━━━━━ Document segment
Stephen G. Lowry
An electronic logging device, or ELD, is installed in a commercial truck to record how long a driver has been on the road. Not every truck has them – any truck manufactured before 2000 won’t have the system in place; neither will certain types of vehicles or short-haul trucks – but most commercial vehicles used for long-haul trucking have these devices.
ELDs are supposed to ensure that commercial drivers (and the companies which employ them) follow the federally-mandated Hours of Service (HOS) rules. HOS rules “refers to the maximum amount of time drivers are permitted to be on duty including driving time, and specifies number and length of rest periods, to help ensure that drivers stay awake and alert.” These rules were implemented for safety reasons: fatigued truck drivers are dangerous drivers, and companies can and do often push their drivers to the brink when it comes to delivering goods.
This is why a recent investigation by Freightwaves, a price reporting agency that deals exclusively with the global freight market, is so disturbing. Per their findings, “industry insiders are accusing some ELD vendors of exploiting flaws in the Federal Motor Carrier Safety Administration’s technical specifications to let trucking companies and their drivers add ‘ghost co-drivers’ to skirt hours-of-service rules.”
What’s a ghost account/driver?
A ghost account is a “dummy” account created within a truck’s system that allows a company to “prevent unassigned driving time from building up in the system.” For example, say a company wants to run a road test for a new driver. The “ghost driver” would be logged into the system so that the ELD wouldn’t record the new driver’s road test as actual logged miles. There are perfectly legal reasons to use a ghost account – but avoiding HOS violations isn’t one of them.
━━━━━━━━━━
### What to do
Print the section of the electronic logging device text that opens with the words containing "Stephen G. Lowry" and closes with "have these devices.", copying it word for word.
━━━━━ Dataset
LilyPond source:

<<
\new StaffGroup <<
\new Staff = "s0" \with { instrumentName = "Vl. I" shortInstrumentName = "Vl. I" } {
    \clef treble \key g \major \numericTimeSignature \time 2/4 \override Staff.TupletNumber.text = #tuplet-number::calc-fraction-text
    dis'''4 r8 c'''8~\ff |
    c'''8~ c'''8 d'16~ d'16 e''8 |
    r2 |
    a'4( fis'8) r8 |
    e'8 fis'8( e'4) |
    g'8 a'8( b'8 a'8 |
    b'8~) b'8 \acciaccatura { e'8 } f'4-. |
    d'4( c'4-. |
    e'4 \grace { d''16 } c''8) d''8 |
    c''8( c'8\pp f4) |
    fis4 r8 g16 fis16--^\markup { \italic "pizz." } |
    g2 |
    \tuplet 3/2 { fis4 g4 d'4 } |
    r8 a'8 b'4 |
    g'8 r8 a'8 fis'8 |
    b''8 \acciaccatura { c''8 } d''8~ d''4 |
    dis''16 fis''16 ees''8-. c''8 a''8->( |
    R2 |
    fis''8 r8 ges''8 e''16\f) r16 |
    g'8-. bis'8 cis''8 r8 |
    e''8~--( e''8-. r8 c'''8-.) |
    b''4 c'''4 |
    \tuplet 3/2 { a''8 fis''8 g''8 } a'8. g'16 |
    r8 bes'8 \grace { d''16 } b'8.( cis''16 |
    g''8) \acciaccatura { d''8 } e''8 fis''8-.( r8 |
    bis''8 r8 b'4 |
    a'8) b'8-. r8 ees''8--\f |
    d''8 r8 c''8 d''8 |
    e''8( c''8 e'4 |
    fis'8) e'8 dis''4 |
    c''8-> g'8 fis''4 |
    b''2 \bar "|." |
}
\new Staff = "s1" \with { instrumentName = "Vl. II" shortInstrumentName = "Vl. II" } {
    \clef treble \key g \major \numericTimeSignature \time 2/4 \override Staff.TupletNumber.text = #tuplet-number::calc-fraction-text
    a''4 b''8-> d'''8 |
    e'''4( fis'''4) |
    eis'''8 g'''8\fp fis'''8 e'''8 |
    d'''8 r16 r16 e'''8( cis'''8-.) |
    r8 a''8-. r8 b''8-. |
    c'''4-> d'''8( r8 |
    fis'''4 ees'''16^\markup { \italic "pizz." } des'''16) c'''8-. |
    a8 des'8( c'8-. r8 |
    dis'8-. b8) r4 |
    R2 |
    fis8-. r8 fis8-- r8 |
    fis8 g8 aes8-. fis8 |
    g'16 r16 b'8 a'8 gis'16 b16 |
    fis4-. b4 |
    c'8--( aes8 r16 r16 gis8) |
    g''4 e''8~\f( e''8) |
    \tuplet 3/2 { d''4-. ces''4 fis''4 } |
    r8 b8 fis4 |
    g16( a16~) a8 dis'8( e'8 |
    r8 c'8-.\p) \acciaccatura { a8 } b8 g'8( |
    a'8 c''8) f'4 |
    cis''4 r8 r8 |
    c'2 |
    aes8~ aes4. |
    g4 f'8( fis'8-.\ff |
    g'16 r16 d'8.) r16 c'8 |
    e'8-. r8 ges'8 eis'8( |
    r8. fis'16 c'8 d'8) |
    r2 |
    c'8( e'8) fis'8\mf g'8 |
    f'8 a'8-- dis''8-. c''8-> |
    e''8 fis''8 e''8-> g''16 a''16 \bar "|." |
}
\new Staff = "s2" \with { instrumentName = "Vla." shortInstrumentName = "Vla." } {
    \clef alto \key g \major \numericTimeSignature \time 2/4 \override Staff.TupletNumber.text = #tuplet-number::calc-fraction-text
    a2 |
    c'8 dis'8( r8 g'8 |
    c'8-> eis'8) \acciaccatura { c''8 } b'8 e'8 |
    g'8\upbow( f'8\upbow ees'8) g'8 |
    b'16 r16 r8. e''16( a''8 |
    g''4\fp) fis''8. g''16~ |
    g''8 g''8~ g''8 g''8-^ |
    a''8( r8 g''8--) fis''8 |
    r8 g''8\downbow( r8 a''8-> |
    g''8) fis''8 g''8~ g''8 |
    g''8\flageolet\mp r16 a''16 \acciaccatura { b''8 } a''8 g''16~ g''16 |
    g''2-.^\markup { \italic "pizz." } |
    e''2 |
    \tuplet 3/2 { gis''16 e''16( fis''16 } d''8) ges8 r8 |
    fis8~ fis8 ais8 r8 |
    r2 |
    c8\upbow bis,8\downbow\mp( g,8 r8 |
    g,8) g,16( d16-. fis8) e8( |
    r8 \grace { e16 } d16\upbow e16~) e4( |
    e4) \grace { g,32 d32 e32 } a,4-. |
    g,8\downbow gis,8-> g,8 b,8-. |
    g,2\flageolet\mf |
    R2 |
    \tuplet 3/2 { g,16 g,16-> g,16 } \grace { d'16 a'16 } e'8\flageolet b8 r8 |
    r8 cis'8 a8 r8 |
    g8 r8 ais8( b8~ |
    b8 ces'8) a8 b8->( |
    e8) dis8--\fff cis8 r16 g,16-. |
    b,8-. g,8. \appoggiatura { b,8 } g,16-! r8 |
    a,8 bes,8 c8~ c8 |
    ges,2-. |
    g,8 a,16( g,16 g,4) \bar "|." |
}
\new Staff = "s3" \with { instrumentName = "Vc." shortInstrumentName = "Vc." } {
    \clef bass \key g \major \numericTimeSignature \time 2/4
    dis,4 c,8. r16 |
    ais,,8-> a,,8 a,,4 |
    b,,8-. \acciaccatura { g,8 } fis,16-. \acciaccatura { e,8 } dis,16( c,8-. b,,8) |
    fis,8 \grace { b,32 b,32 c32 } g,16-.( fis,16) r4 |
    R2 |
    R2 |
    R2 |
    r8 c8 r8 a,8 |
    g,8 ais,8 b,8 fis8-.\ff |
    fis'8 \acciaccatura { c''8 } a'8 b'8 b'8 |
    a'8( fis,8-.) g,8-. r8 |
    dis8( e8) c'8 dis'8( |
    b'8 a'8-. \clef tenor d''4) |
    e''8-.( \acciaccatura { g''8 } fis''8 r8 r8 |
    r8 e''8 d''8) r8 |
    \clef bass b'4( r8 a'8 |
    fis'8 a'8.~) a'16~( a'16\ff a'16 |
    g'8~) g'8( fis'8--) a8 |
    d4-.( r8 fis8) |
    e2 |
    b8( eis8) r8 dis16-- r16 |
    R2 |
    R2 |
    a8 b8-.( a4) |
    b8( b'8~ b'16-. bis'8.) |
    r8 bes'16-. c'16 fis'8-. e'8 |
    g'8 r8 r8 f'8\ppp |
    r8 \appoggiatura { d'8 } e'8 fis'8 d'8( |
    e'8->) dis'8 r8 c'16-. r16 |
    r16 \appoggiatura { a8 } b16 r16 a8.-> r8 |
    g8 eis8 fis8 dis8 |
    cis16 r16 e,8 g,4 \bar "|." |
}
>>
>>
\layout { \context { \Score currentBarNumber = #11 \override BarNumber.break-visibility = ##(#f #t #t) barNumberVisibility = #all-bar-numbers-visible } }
━━━━━━━━━━
### Output
Stephen G. Lowry
An electronic logging device, or ELD, is installed in a commercial truck to record how long a driver has been on the road. Not every truck has them – any truck manufactured before 2000 won’t have the system in place; neither will certain types of vehicles or short-haul trucks – but most commercial vehicles used for long-haul trucking have these devices.